**ТЕКСТ ДЛЯ ЧТЕНИЯ**:

* * * *

Слушайте, дело даже не в Долорес Амбридж и вообще не в проблеме домашнего насилия. У меня своё и довольно нестандартное мнение насчёт этого закона. Все говорят: «Ах, какой кошмар — декриминализация домашнего насилия!» Понимаете, когда в России всё большее количество деяний становятся уголовно наказуемыми, нам с вами, по-моему, надо порадоваться, что хоть одно из них декриминализовано. Теперь, по крайней мере, диссидента нельзя привлечь за то, что он повысил голос на ребёнка. Раньше можно было. Ребёнок потерялся на улице, диссидент его поймал и отшлёпал — сразу можно сажать за домашнее насилие.

Что касается действительно постоянно имеющих место в России случаев домашнего насилия. Совершенно справедливо сейчас многие пишут о том, что и инцесты в России не новость, и избиения не новость, и в супружеской постели творится бог знает что, там принуждение на каждом шагу. Так понимаете, чем больше вещей будет выведено из-под контроля государства — тем значительнее будет самостоятельность и личная ответственность каждого человека. Я за то, чтобы ответственность была не уголовная, а экзистенциальная (вот простите меня за грубое слово).

* * * *

**ЗАДАНИЕ**:
Перепишите отрывок текста о декриминализации домашнего насилия от слов «Слушайте, дело даже не в» до слов «сажать за домашнее насилие.» включительно, поменяв «закона» на «документа».

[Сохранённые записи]
* * * *

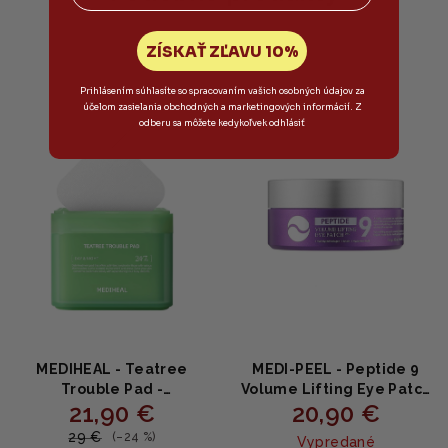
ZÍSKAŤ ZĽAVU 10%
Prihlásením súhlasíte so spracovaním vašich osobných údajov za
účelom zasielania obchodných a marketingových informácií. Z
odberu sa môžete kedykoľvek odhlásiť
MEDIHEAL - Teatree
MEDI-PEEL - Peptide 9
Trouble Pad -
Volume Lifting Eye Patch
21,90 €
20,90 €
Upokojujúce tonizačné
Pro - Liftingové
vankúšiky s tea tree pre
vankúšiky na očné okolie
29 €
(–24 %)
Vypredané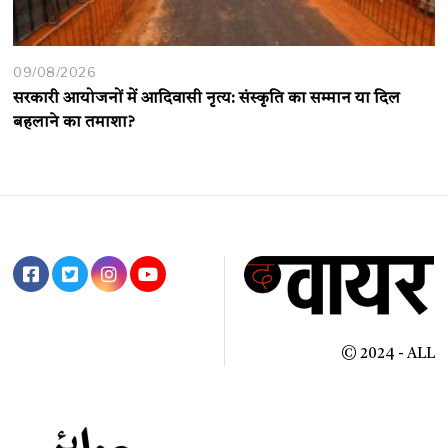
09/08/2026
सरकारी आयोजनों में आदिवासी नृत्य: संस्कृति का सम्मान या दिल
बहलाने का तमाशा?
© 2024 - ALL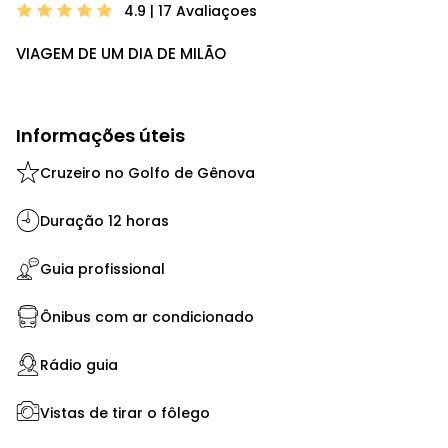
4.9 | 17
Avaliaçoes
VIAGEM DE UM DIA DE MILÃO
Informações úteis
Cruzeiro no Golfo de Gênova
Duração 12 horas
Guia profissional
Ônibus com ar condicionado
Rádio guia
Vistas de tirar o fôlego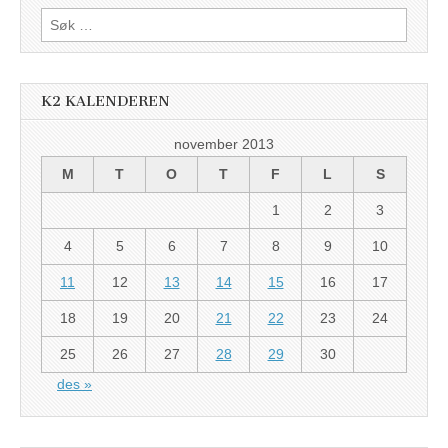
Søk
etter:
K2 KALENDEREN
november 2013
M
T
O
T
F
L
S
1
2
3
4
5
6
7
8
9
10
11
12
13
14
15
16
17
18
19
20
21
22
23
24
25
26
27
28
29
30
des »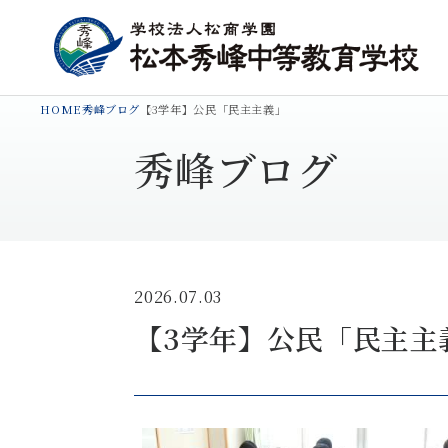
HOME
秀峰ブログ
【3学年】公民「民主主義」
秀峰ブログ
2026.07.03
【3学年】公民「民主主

* * * *

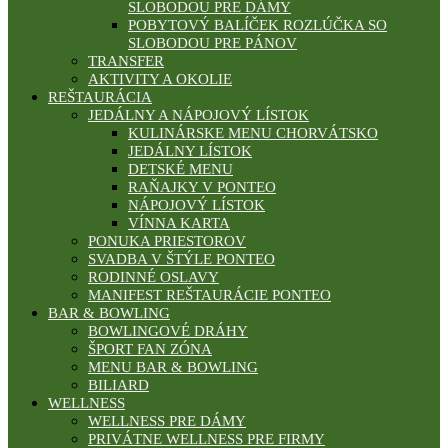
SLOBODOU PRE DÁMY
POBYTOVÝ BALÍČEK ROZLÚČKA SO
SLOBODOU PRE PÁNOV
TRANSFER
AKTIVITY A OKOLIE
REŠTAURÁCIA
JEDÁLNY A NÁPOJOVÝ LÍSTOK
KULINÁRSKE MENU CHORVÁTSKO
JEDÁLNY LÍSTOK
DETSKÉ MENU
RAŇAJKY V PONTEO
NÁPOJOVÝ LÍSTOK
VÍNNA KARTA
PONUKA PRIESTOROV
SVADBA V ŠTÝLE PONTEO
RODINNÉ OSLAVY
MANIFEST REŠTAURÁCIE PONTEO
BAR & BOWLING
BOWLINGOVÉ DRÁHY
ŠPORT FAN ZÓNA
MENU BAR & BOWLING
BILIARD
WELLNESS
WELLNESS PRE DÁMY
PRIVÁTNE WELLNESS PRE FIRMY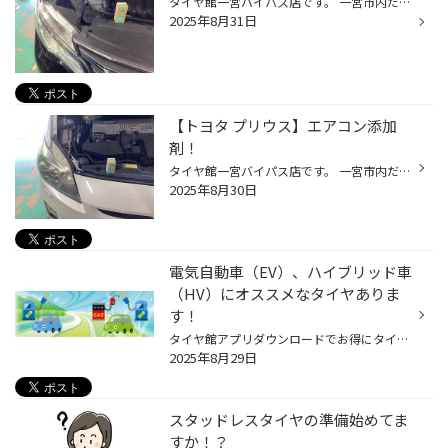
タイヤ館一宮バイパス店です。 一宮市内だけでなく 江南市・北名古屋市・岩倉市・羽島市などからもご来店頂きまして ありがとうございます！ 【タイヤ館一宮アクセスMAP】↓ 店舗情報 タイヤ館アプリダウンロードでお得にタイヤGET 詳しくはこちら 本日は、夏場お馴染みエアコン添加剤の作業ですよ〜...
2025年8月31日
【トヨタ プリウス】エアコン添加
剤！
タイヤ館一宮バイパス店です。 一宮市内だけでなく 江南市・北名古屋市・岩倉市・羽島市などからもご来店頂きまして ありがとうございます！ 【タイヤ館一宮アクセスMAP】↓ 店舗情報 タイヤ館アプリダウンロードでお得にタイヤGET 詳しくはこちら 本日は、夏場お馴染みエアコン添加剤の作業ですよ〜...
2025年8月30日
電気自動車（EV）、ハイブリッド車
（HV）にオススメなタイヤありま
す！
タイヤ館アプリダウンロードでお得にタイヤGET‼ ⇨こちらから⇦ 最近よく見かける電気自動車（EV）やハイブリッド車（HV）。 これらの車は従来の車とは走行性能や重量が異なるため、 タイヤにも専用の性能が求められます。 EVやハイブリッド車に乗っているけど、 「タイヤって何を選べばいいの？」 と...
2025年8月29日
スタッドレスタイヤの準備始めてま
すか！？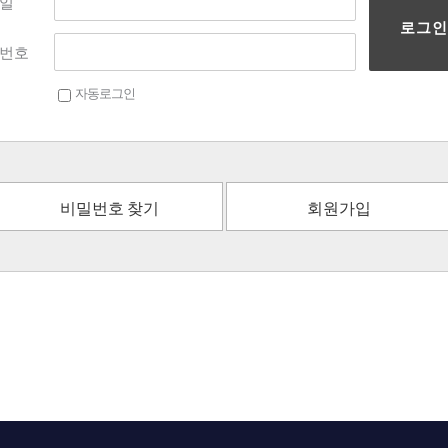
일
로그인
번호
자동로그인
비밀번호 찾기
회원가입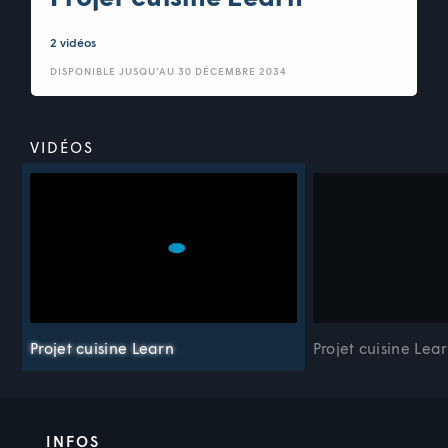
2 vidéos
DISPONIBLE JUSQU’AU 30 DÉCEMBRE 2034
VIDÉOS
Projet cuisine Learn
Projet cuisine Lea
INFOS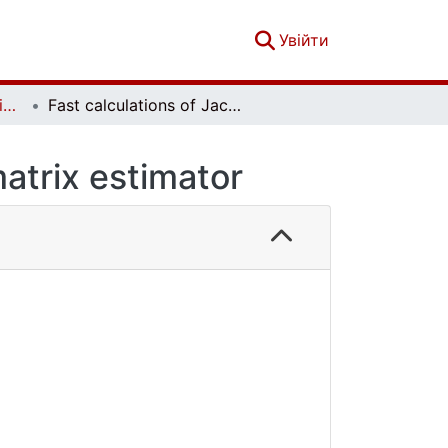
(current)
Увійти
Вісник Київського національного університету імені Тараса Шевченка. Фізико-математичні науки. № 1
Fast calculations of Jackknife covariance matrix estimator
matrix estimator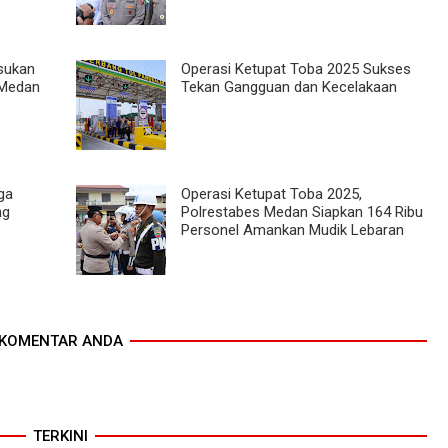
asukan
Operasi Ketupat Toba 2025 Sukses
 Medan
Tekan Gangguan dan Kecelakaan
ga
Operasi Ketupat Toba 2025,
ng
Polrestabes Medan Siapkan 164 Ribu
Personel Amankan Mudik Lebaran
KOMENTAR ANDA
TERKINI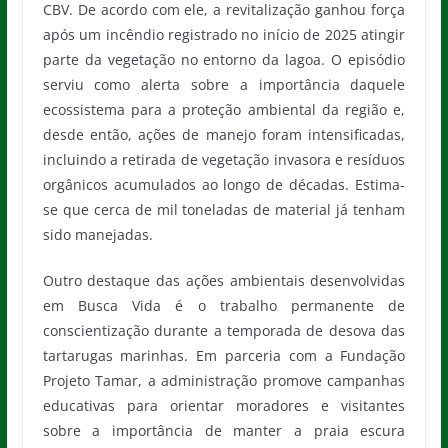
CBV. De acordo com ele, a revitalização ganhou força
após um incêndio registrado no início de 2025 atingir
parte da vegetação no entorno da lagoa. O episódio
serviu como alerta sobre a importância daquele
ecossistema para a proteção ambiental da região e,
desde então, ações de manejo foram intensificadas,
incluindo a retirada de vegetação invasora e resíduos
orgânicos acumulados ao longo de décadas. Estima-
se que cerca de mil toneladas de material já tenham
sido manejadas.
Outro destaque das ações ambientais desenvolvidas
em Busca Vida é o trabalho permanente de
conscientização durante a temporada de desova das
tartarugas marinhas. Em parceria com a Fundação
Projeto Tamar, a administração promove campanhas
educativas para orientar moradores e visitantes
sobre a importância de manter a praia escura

* * * *

**РЕШЕНИЕ ЗАДАНИЯ**:
Слушайте, дело даже не в Долорес Амбридж и вообще не в проблеме домашнего насилия. У меня своё и довольно нестандартное мнение насчёт этого документа. Все говорят: «Ах, какой кошмар — декриминализация домашнего насилия!» Понимаете, когда в России всё большее количество деяний становятся уголовно наказуемыми, нам с вами, по-моему, надо порадоваться, что хоть одно из них декриминализовано. Теперь, по крайней мере, диссидента нельзя привлечь за то, что он повысил голос на ребёнка. Раньше можно было. Ребёнок потерялся на улице, диссидент его поймал и отшлёпал — сразу можно сажать за домашнее насилие.